New Zealand Writers





SIMPSON, Adrienne
Her books present aspects of New Zealand's social history in an accessible, literate format that is still informed by serious scholarship.
SIMPSON, Adrienne (1943 - ) is an opera-writer, musicologist, historian, broadcaster and avid cricket fan who sees no contradiction in her range of interests:"This argument that people who are interested in the arts aren't interested in sports, and vice versa, is one of these great New Zealand myths," she says.
"I would be very sorry if people thought my history of opera was any the less scholarly and approachable because I happen to also have done a book about cricket."
Simpson's nine books published to date share a commitment to presenting aspects of New Zealand's social history in an accessible, literate format that is still informed by serious scholarship.

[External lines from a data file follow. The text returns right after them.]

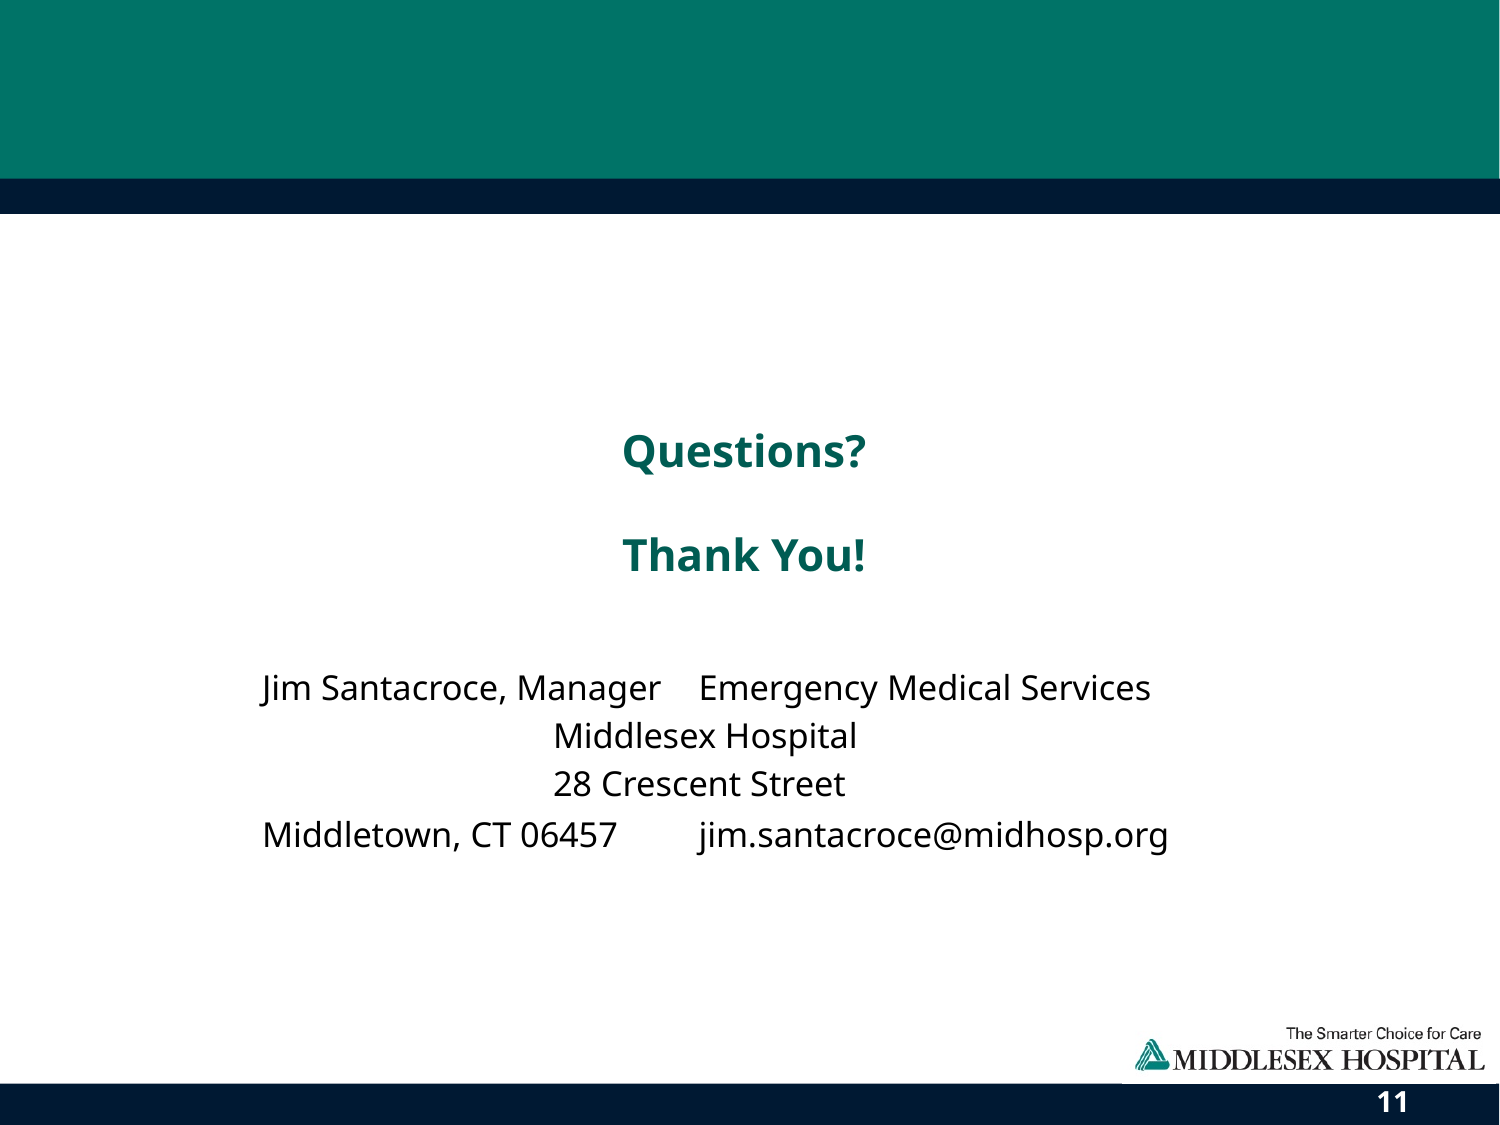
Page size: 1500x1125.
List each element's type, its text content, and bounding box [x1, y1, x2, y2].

list Questions? Thank You! Jim Santacroce, Manager Emergency Medical Services Middlesex Hospital 28 Crescent Street Middletown, CT 06457 jim.santacroce@midhosp.org [183, 196, 1306, 935]
picture [1122, 1017, 1496, 1084]
slide_number 11 [1074, 1076, 1425, 1123]
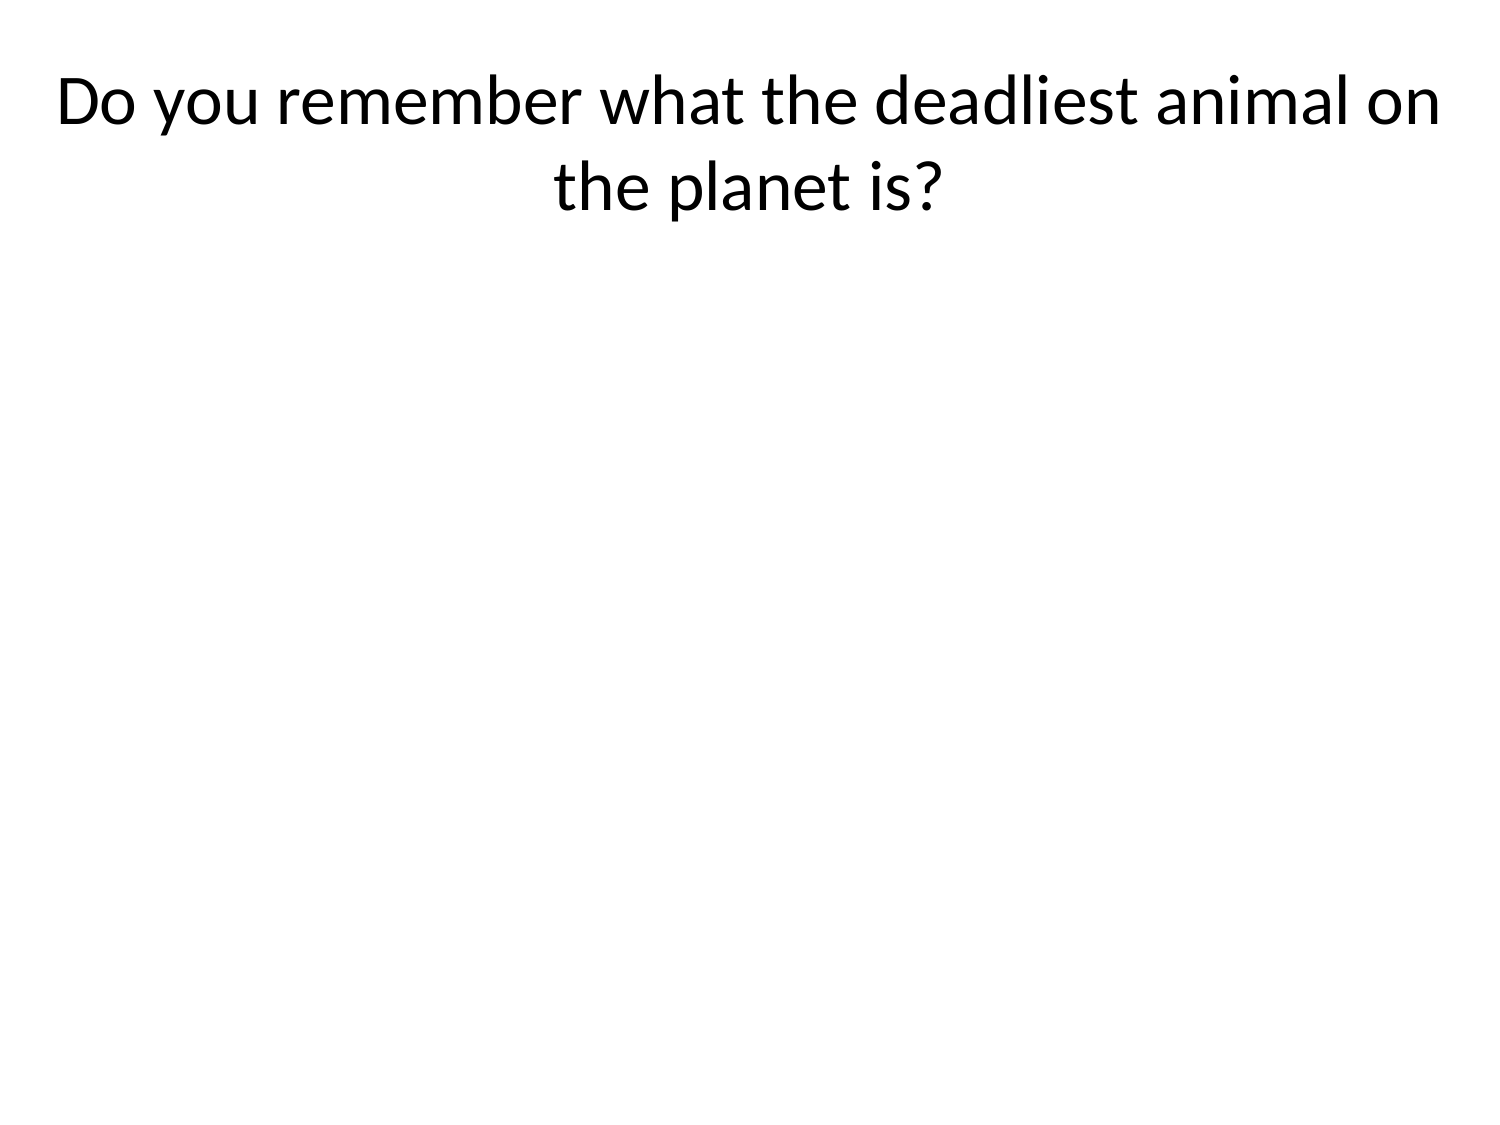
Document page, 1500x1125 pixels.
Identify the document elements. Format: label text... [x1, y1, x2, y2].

title Do you remember what the deadliest animal on the planet is? [0, 45, 1500, 233]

"Simpson's greatest asset is an engaging writing style that transforms a mountain of detail into the sort of stories you could... inject into a dinner party," writes Lindis Taylor in the The Evening Post.
Adrienne Simpson's titles are: Easy Lute Music (1975); Alex Lindsay - the Man and his Orchestra (with Geoffrey Newson) (1998); Opera's Farthest Frontier - a History of Professional Opera in New Zealand (1996); Classic Kiwi Sport: Cricket (1996); The Greatest Ornament of their Profession - the New Zealand Tours of the Simonsen Opera Companies 1876 - 1889 (1993); Southern Voices: International Opera Singers of New Zealand (with Peter Downes) (1992); Opera in New Zealand (1990); Capital Opera (2000).

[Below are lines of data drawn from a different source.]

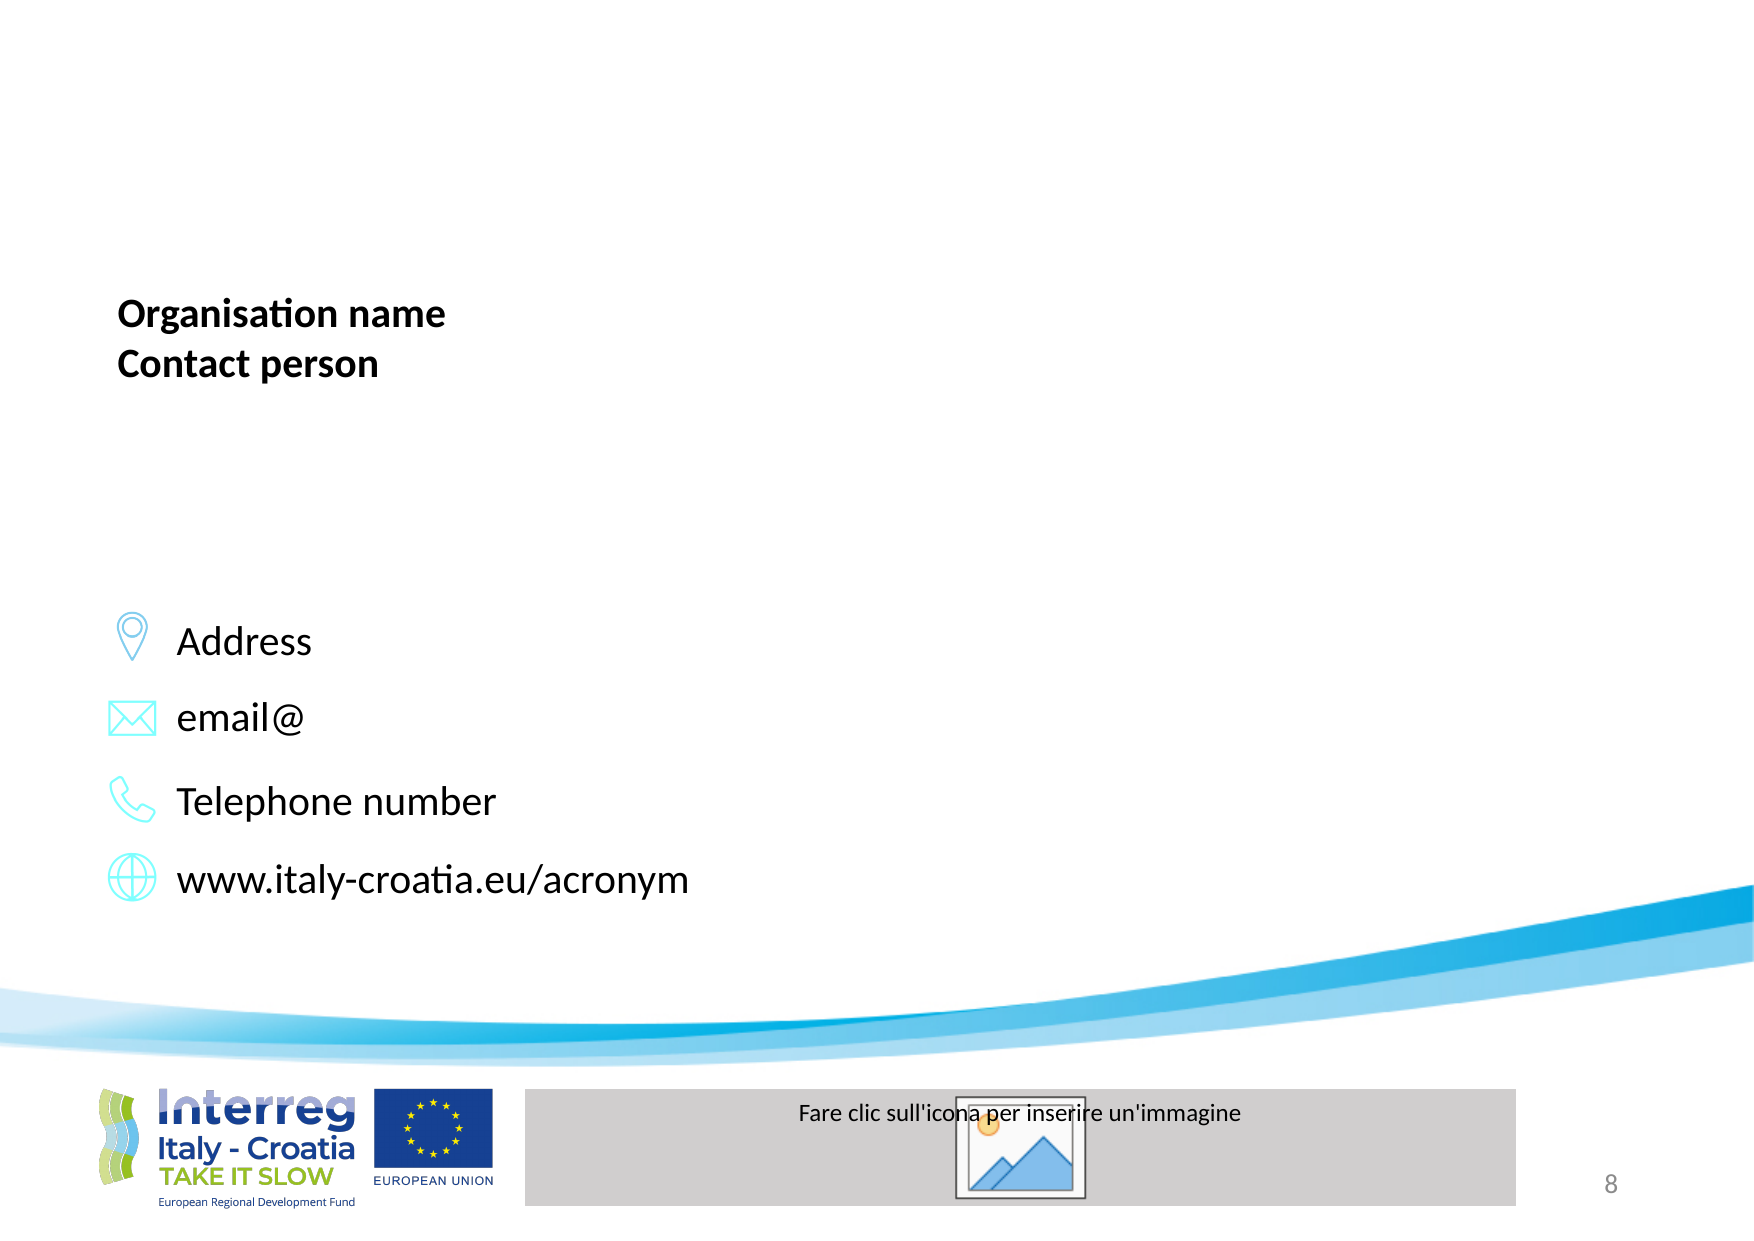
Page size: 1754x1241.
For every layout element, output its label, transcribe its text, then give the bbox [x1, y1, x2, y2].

text_box www.italy-croatia.eu/acronym [161, 844, 1190, 910]
text_box email@ [161, 682, 1190, 748]
text_box Organisation name Contact person [102, 278, 1190, 394]
slide_number 8 [1526, 1149, 1634, 1216]
picture [0, 847, 1754, 1219]
text_box Address [161, 606, 1190, 671]
picture [102, 606, 161, 666]
picture [102, 688, 161, 748]
picture [103, 769, 161, 829]
text_box Telephone number [161, 766, 1190, 832]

In the pipeline is Women at the Wicket - a Social History of Women's Cricket in New Zealand.
(KC.)
Updated Information
Alice May: Gilbert and Sullivan's First Prima Donna was published in 2003.
Adrienne Simpson's ninth book Hallelujahs and History was published in 2005. It is a commissioned history of Auckland Choral, New Zealand's oldest musical institution.